=== Directive ===
Your task is to repeat exactly the lines below between the line holding "desk organizer: present" and the line holding "wall art: present [381,135,429,180]", inclusive, and only those.
-- Data shown follows --
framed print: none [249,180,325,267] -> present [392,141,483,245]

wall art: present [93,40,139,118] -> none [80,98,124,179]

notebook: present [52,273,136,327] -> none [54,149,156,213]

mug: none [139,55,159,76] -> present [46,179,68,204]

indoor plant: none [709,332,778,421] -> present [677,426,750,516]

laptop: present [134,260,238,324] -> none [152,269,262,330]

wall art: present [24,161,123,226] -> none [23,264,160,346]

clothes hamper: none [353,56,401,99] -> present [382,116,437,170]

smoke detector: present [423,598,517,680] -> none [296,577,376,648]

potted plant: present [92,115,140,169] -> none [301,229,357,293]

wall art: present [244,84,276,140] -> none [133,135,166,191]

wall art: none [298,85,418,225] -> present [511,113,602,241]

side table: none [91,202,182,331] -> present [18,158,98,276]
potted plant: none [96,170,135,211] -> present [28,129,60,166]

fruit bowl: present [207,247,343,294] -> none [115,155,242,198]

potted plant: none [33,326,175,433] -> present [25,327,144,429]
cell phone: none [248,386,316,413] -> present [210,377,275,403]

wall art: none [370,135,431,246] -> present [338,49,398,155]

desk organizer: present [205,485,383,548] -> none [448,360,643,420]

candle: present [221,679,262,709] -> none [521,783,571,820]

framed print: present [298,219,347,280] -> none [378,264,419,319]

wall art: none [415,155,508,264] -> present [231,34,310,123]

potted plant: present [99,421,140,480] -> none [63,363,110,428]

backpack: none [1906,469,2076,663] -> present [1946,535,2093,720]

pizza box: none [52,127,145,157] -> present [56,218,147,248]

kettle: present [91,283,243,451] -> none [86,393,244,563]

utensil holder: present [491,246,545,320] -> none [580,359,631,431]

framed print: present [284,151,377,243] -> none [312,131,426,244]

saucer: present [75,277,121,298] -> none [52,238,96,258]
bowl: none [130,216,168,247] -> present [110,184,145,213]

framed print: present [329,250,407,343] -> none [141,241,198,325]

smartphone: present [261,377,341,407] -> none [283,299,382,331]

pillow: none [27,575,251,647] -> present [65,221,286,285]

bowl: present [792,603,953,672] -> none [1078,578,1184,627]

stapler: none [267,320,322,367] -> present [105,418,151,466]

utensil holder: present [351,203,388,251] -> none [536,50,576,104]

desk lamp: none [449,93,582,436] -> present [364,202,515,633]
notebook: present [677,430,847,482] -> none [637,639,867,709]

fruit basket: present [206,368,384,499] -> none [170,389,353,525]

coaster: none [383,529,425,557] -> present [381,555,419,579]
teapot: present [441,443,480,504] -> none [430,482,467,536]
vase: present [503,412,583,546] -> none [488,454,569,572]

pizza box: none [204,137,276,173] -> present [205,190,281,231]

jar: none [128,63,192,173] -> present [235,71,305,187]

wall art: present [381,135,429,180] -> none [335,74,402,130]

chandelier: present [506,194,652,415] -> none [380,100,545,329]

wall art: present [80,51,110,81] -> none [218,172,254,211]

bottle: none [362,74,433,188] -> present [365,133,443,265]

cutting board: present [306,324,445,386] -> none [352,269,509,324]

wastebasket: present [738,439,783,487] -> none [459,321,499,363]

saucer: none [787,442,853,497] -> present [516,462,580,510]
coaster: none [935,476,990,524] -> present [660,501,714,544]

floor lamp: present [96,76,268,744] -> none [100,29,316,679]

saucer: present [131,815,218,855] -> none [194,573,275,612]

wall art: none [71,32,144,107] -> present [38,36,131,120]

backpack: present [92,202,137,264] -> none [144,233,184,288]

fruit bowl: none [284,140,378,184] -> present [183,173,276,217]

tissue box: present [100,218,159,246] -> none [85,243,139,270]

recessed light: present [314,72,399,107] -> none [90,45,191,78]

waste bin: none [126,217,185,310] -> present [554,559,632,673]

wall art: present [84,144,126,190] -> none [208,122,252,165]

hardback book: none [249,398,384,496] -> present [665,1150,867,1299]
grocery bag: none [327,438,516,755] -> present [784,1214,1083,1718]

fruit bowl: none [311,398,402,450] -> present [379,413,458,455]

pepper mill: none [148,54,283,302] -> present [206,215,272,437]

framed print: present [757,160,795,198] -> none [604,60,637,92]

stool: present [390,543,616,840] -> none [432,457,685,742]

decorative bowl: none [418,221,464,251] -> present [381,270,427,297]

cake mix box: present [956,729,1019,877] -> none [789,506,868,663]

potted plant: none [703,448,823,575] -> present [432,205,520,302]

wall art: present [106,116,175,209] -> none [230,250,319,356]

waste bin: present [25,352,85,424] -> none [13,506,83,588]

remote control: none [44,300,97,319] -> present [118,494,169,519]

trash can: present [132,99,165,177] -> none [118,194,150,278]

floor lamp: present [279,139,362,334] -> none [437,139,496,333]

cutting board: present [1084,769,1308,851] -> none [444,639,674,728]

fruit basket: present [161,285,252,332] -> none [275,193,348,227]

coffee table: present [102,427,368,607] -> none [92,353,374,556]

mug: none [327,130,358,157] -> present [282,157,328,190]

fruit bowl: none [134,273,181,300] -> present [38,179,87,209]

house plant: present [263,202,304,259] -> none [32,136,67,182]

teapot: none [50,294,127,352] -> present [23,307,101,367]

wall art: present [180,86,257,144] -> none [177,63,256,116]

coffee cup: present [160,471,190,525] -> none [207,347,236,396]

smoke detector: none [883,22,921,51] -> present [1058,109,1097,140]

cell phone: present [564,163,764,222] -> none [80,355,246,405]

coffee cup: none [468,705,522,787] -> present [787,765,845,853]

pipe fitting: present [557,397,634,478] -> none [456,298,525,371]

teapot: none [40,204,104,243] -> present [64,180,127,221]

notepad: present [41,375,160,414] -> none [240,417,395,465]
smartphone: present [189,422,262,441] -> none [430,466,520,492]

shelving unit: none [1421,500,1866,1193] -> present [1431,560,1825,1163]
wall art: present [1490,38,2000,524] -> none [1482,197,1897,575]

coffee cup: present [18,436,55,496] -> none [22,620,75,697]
-- Data shown concluded --
=== Task result ===
desk organizer: present [205,485,383,548] -> none [448,360,643,420]

candle: present [221,679,262,709] -> none [521,783,571,820]

framed print: present [298,219,347,280] -> none [378,264,419,319]

wall art: none [415,155,508,264] -> present [231,34,310,123]

potted plant: present [99,421,140,480] -> none [63,363,110,428]

backpack: none [1906,469,2076,663] -> present [1946,535,2093,720]

pizza box: none [52,127,145,157] -> present [56,218,147,248]

kettle: present [91,283,243,451] -> none [86,393,244,563]

utensil holder: present [491,246,545,320] -> none [580,359,631,431]

framed print: present [284,151,377,243] -> none [312,131,426,244]

saucer: present [75,277,121,298] -> none [52,238,96,258]
bowl: none [130,216,168,247] -> present [110,184,145,213]

framed print: present [329,250,407,343] -> none [141,241,198,325]

smartphone: present [261,377,341,407] -> none [283,299,382,331]

pillow: none [27,575,251,647] -> present [65,221,286,285]

bowl: present [792,603,953,672] -> none [1078,578,1184,627]

stapler: none [267,320,322,367] -> present [105,418,151,466]

utensil holder: present [351,203,388,251] -> none [536,50,576,104]

desk lamp: none [449,93,582,436] -> present [364,202,515,633]
notebook: present [677,430,847,482] -> none [637,639,867,709]

fruit basket: present [206,368,384,499] -> none [170,389,353,525]

coaster: none [383,529,425,557] -> present [381,555,419,579]
teapot: present [441,443,480,504] -> none [430,482,467,536]
vase: present [503,412,583,546] -> none [488,454,569,572]

pizza box: none [204,137,276,173] -> present [205,190,281,231]

jar: none [128,63,192,173] -> present [235,71,305,187]

wall art: present [381,135,429,180] -> none [335,74,402,130]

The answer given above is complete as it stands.